### GOAL OF THE EXERCISE
The response must consist of the records below, copied exactly.

§ §

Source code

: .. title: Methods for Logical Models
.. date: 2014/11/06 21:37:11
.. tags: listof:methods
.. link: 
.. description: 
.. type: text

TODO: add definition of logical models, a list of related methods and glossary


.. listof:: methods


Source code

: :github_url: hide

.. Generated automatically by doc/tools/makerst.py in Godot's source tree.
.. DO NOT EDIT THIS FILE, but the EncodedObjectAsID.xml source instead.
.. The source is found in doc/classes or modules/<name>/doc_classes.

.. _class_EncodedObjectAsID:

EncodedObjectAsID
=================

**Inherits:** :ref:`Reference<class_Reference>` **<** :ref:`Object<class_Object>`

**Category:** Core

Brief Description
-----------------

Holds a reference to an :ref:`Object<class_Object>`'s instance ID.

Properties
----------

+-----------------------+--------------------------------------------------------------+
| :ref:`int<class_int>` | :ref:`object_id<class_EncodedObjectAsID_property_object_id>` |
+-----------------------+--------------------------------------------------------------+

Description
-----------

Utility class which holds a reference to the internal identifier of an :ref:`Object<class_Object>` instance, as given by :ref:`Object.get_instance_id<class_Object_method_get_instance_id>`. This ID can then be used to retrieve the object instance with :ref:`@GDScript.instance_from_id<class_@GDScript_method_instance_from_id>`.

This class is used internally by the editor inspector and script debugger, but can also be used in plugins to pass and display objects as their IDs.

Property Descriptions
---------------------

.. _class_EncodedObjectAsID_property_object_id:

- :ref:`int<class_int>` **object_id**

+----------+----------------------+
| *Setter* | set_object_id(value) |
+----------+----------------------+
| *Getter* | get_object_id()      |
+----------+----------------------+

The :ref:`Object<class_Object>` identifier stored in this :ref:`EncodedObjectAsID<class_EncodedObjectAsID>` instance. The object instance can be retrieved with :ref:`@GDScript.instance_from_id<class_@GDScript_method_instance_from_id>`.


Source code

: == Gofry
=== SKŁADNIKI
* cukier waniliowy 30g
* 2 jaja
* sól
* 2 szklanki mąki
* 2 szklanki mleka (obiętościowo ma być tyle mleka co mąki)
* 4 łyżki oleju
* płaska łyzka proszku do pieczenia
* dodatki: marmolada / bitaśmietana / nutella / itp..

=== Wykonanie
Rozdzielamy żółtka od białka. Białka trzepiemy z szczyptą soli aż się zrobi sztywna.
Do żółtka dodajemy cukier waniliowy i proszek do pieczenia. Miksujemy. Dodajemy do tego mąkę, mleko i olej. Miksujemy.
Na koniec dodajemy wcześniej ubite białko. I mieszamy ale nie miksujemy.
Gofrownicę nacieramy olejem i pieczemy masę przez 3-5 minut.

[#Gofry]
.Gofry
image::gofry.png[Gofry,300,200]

§ §

### ANSWER TO THIS PROBLEM
Source code

: .. title: Methods for Logical Models
.. date: 2014/11/06 21:37:11
.. tags: listof:methods
.. link: 
.. description: 
.. type: text

TODO: add definition of logical models, a list of related methods and glossary


.. listof:: methods


Source code

: :github_url: hide

.. Generated automatically by doc/tools/makerst.py in Godot's source tree.
.. DO NOT EDIT THIS FILE, but the EncodedObjectAsID.xml source instead.
.. The source is found in doc/classes or modules/<name>/doc_classes.

.. _class_EncodedObjectAsID:

EncodedObjectAsID
=================

**Inherits:** :ref:`Reference<class_Reference>` **<** :ref:`Object<class_Object>`

**Category:** Core

Brief Description
-----------------

Holds a reference to an :ref:`Object<class_Object>`'s instance ID.

Properties
----------

+-----------------------+--------------------------------------------------------------+
| :ref:`int<class_int>` | :ref:`object_id<class_EncodedObjectAsID_property_object_id>` |
+-----------------------+--------------------------------------------------------------+

Description
-----------

Utility class which holds a reference to the internal identifier of an :ref:`Object<class_Object>` instance, as given by :ref:`Object.get_instance_id<class_Object_method_get_instance_id>`. This ID can then be used to retrieve the object instance with :ref:`@GDScript.instance_from_id<class_@GDScript_method_instance_from_id>`.

This class is used internally by the editor inspector and script debugger, but can also be used in plugins to pass and display objects as their IDs.

Property Descriptions
---------------------

.. _class_EncodedObjectAsID_property_object_id:

- :ref:`int<class_int>` **object_id**

+----------+----------------------+
| *Setter* | set_object_id(value) |
+----------+----------------------+
| *Getter* | get_object_id()      |
+----------+----------------------+

The :ref:`Object<class_Object>` identifier stored in this :ref:`EncodedObjectAsID<class_EncodedObjectAsID>` instance. The object instance can be retrieved with :ref:`@GDScript.instance_from_id<class_@GDScript_method_instance_from_id>`.


Source code

: == Gofry
=== SKŁADNIKI
* cukier waniliowy 30g
* 2 jaja
* sól
* 2 szklanki mąki
* 2 szklanki mleka (obiętościowo ma być tyle mleka co mąki)
* 4 łyżki oleju
* płaska łyzka proszku do pieczenia
* dodatki: marmolada / bitaśmietana / nutella / itp..

=== Wykonanie
Rozdzielamy żółtka od białka. Białka trzepiemy z szczyptą soli aż się zrobi sztywna.
Do żółtka dodajemy cukier waniliowy i proszek do pieczenia. Miksujemy. Dodajemy do tego mąkę, mleko i olej. Miksujemy.
Na koniec dodajemy wcześniej ubite białko. I mieszamy ale nie miksujemy.
Gofrownicę nacieramy olejem i pieczemy masę przez 3-5 minut.

[#Gofry]
.Gofry
image::gofry.png[Gofry,300,200]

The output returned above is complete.